▶ _Instructions for the task_
What's wanted here is the full listing below, repeated exactly, with no images in it.
======== Records provided ========
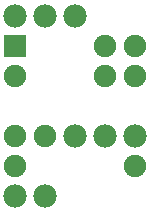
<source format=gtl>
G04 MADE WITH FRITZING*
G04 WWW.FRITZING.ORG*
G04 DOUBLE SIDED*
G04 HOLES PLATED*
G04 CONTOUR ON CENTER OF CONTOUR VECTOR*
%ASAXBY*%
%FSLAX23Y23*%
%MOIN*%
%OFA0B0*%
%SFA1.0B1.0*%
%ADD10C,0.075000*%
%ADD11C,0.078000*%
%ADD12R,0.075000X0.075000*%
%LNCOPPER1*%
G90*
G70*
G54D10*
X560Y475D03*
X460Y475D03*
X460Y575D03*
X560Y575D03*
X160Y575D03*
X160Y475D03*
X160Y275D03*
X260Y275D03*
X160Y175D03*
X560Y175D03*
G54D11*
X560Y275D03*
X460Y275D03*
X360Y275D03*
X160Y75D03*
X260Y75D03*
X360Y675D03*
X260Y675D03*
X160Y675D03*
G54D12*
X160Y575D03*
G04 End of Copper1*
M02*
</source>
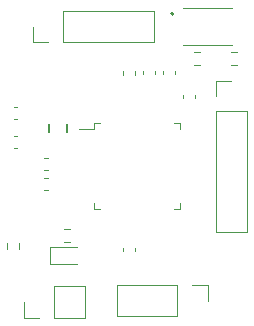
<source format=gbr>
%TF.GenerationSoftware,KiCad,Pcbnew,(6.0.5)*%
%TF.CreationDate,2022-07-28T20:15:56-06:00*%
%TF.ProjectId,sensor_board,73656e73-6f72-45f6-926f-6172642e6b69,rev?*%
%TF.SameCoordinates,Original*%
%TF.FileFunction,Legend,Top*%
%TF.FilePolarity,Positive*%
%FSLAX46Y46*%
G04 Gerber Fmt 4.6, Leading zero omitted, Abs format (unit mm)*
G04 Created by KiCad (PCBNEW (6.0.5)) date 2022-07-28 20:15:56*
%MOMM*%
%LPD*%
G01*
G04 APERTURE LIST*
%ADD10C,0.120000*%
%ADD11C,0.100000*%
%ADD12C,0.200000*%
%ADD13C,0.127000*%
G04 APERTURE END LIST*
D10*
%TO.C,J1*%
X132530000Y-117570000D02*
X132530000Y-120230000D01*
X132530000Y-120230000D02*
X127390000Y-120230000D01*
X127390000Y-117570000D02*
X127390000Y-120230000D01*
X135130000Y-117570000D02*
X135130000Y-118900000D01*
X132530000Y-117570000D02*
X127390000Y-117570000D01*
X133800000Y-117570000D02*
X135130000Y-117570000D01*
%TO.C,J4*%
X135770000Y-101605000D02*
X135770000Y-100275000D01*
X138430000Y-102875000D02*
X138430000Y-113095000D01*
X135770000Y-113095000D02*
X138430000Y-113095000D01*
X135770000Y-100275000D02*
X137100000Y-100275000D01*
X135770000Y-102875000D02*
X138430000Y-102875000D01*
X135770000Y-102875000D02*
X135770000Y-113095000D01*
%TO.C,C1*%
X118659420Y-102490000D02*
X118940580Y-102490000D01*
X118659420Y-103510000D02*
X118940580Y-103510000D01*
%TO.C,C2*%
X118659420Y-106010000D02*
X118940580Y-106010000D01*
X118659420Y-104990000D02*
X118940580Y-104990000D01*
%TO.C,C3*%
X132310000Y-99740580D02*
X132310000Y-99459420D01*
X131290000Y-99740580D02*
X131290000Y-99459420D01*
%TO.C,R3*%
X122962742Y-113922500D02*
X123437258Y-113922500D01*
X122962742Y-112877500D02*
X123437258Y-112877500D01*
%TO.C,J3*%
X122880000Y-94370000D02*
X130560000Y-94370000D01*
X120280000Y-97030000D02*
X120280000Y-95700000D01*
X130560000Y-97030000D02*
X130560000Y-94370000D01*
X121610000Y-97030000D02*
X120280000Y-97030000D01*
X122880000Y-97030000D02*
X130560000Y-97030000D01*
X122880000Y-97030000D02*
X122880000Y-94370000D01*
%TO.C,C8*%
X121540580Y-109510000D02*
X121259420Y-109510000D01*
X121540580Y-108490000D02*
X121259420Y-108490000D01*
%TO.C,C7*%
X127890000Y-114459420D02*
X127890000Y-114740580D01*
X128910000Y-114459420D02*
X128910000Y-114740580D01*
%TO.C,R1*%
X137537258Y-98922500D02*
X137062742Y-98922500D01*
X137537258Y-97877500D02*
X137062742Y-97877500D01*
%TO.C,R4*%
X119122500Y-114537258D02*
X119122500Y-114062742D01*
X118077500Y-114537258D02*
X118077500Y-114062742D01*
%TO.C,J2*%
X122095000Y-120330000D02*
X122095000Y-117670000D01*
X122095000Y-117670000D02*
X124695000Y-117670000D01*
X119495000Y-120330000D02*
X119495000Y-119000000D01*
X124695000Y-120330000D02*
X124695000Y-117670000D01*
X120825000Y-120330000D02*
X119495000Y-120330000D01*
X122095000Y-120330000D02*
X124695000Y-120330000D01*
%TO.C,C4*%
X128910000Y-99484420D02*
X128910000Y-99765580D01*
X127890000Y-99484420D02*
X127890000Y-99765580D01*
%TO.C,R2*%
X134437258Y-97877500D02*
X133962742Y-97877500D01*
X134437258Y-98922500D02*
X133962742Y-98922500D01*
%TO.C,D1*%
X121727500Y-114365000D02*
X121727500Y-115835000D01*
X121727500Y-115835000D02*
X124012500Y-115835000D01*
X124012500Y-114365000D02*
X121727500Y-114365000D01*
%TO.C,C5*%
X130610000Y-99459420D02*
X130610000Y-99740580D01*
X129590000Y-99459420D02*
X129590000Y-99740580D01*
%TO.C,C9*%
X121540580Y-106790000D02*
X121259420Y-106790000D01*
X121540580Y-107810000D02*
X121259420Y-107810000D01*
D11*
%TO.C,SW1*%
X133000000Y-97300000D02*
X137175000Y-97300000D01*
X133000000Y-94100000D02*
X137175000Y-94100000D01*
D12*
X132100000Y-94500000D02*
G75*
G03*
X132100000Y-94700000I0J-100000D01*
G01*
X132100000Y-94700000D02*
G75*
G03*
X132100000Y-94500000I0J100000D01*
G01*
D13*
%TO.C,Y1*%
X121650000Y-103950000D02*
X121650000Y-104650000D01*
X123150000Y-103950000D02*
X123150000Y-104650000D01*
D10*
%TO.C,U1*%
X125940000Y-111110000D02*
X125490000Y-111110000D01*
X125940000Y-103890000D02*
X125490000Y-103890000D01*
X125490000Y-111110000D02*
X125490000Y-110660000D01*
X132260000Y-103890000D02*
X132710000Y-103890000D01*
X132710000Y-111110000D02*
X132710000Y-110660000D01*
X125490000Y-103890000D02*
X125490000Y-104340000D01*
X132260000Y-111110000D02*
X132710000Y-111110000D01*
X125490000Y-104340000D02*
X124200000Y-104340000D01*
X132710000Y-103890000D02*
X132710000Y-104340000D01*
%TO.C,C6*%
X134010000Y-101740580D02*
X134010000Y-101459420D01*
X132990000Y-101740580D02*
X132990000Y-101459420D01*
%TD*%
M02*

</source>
========
▶ _Reply_
<source format=gtl>
G04 MADE WITH FRITZING*
G04 WWW.FRITZING.ORG*
G04 DOUBLE SIDED*
G04 HOLES PLATED*
G04 CONTOUR ON CENTER OF CONTOUR VECTOR*
%ASAXBY*%
%FSLAX23Y23*%
%MOIN*%
%OFA0B0*%
%SFA1.0B1.0*%
%ADD10C,0.075000*%
%ADD11C,0.078000*%
%ADD12R,0.075000X0.075000*%
%LNCOPPER1*%
G90*
G70*
G54D10*
X560Y475D03*
X460Y475D03*
X460Y575D03*
X560Y575D03*
X160Y575D03*
X160Y475D03*
X160Y275D03*
X260Y275D03*
X160Y175D03*
X560Y175D03*
G54D11*
X560Y275D03*
X460Y275D03*
X360Y275D03*
X160Y75D03*
X260Y75D03*
X360Y675D03*
X260Y675D03*
X160Y675D03*
G54D12*
X160Y575D03*
G04 End of Copper1*
M02*
</source>
<source format=gbr>
%TF.GenerationSoftware,KiCad,Pcbnew,(6.0.5)*%
%TF.CreationDate,2022-07-28T20:15:56-06:00*%
%TF.ProjectId,sensor_board,73656e73-6f72-45f6-926f-6172642e6b69,rev?*%
%TF.SameCoordinates,Original*%
%TF.FileFunction,Legend,Top*%
%TF.FilePolarity,Positive*%
%FSLAX46Y46*%
G04 Gerber Fmt 4.6, Leading zero omitted, Abs format (unit mm)*
G04 Created by KiCad (PCBNEW (6.0.5)) date 2022-07-28 20:15:56*
%MOMM*%
%LPD*%
G01*
G04 APERTURE LIST*
%ADD10C,0.120000*%
%ADD11C,0.100000*%
%ADD12C,0.200000*%
%ADD13C,0.127000*%
G04 APERTURE END LIST*
D10*
%TO.C,J1*%
X132530000Y-117570000D02*
X132530000Y-120230000D01*
X132530000Y-120230000D02*
X127390000Y-120230000D01*
X127390000Y-117570000D02*
X127390000Y-120230000D01*
X135130000Y-117570000D02*
X135130000Y-118900000D01*
X132530000Y-117570000D02*
X127390000Y-117570000D01*
X133800000Y-117570000D02*
X135130000Y-117570000D01*
%TO.C,J4*%
X135770000Y-101605000D02*
X135770000Y-100275000D01*
X138430000Y-102875000D02*
X138430000Y-113095000D01*
X135770000Y-113095000D02*
X138430000Y-113095000D01*
X135770000Y-100275000D02*
X137100000Y-100275000D01*
X135770000Y-102875000D02*
X138430000Y-102875000D01*
X135770000Y-102875000D02*
X135770000Y-113095000D01*
%TO.C,C1*%
X118659420Y-102490000D02*
X118940580Y-102490000D01*
X118659420Y-103510000D02*
X118940580Y-103510000D01*
%TO.C,C2*%
X118659420Y-106010000D02*
X118940580Y-106010000D01*
X118659420Y-104990000D02*
X118940580Y-104990000D01*
%TO.C,C3*%
X132310000Y-99740580D02*
X132310000Y-99459420D01*
X131290000Y-99740580D02*
X131290000Y-99459420D01*
%TO.C,R3*%
X122962742Y-113922500D02*
X123437258Y-113922500D01*
X122962742Y-112877500D02*
X123437258Y-112877500D01*
%TO.C,J3*%
X122880000Y-94370000D02*
X130560000Y-94370000D01*
X120280000Y-97030000D02*
X120280000Y-95700000D01*
X130560000Y-97030000D02*
X130560000Y-94370000D01*
X121610000Y-97030000D02*
X120280000Y-97030000D01*
X122880000Y-97030000D02*
X130560000Y-97030000D01*
X122880000Y-97030000D02*
X122880000Y-94370000D01*
%TO.C,C8*%
X121540580Y-109510000D02*
X121259420Y-109510000D01*
X121540580Y-108490000D02*
X121259420Y-108490000D01*
%TO.C,C7*%
X127890000Y-114459420D02*
X127890000Y-114740580D01*
X128910000Y-114459420D02*
X128910000Y-114740580D01*
%TO.C,R1*%
X137537258Y-98922500D02*
X137062742Y-98922500D01*
X137537258Y-97877500D02*
X137062742Y-97877500D01*
%TO.C,R4*%
X119122500Y-114537258D02*
X119122500Y-114062742D01*
X118077500Y-114537258D02*
X118077500Y-114062742D01*
%TO.C,J2*%
X122095000Y-120330000D02*
X122095000Y-117670000D01*
X122095000Y-117670000D02*
X124695000Y-117670000D01*
X119495000Y-120330000D02*
X119495000Y-119000000D01*
X124695000Y-120330000D02*
X124695000Y-117670000D01*
X120825000Y-120330000D02*
X119495000Y-120330000D01*
X122095000Y-120330000D02*
X124695000Y-120330000D01*
%TO.C,C4*%
X128910000Y-99484420D02*
X128910000Y-99765580D01*
X127890000Y-99484420D02*
X127890000Y-99765580D01*
%TO.C,R2*%
X134437258Y-97877500D02*
X133962742Y-97877500D01*
X134437258Y-98922500D02*
X133962742Y-98922500D01*
%TO.C,D1*%
X121727500Y-114365000D02*
X121727500Y-115835000D01*
X121727500Y-115835000D02*
X124012500Y-115835000D01*
X124012500Y-114365000D02*
X121727500Y-114365000D01*
%TO.C,C5*%
X130610000Y-99459420D02*
X130610000Y-99740580D01*
X129590000Y-99459420D02*
X129590000Y-99740580D01*
%TO.C,C9*%
X121540580Y-106790000D02*
X121259420Y-106790000D01*
X121540580Y-107810000D02*
X121259420Y-107810000D01*
D11*
%TO.C,SW1*%
X133000000Y-97300000D02*
X137175000Y-97300000D01*
X133000000Y-94100000D02*
X137175000Y-94100000D01*
D12*
X132100000Y-94500000D02*
G75*
G03*
X132100000Y-94700000I0J-100000D01*
G01*
X132100000Y-94700000D02*
G75*
G03*
X132100000Y-94500000I0J100000D01*
G01*
D13*
%TO.C,Y1*%
X121650000Y-103950000D02*
X121650000Y-104650000D01*
X123150000Y-103950000D02*
X123150000Y-104650000D01*
D10*
%TO.C,U1*%
X125940000Y-111110000D02*
X125490000Y-111110000D01*
X125940000Y-103890000D02*
X125490000Y-103890000D01*
X125490000Y-111110000D02*
X125490000Y-110660000D01*
X132260000Y-103890000D02*
X132710000Y-103890000D01*
X132710000Y-111110000D02*
X132710000Y-110660000D01*
X125490000Y-103890000D02*
X125490000Y-104340000D01*
X132260000Y-111110000D02*
X132710000Y-111110000D01*
X125490000Y-104340000D02*
X124200000Y-104340000D01*
X132710000Y-103890000D02*
X132710000Y-104340000D01*
%TO.C,C6*%
X134010000Y-101740580D02*
X134010000Y-101459420D01*
X132990000Y-101740580D02*
X132990000Y-101459420D01*
%TD*%
M02*

</source>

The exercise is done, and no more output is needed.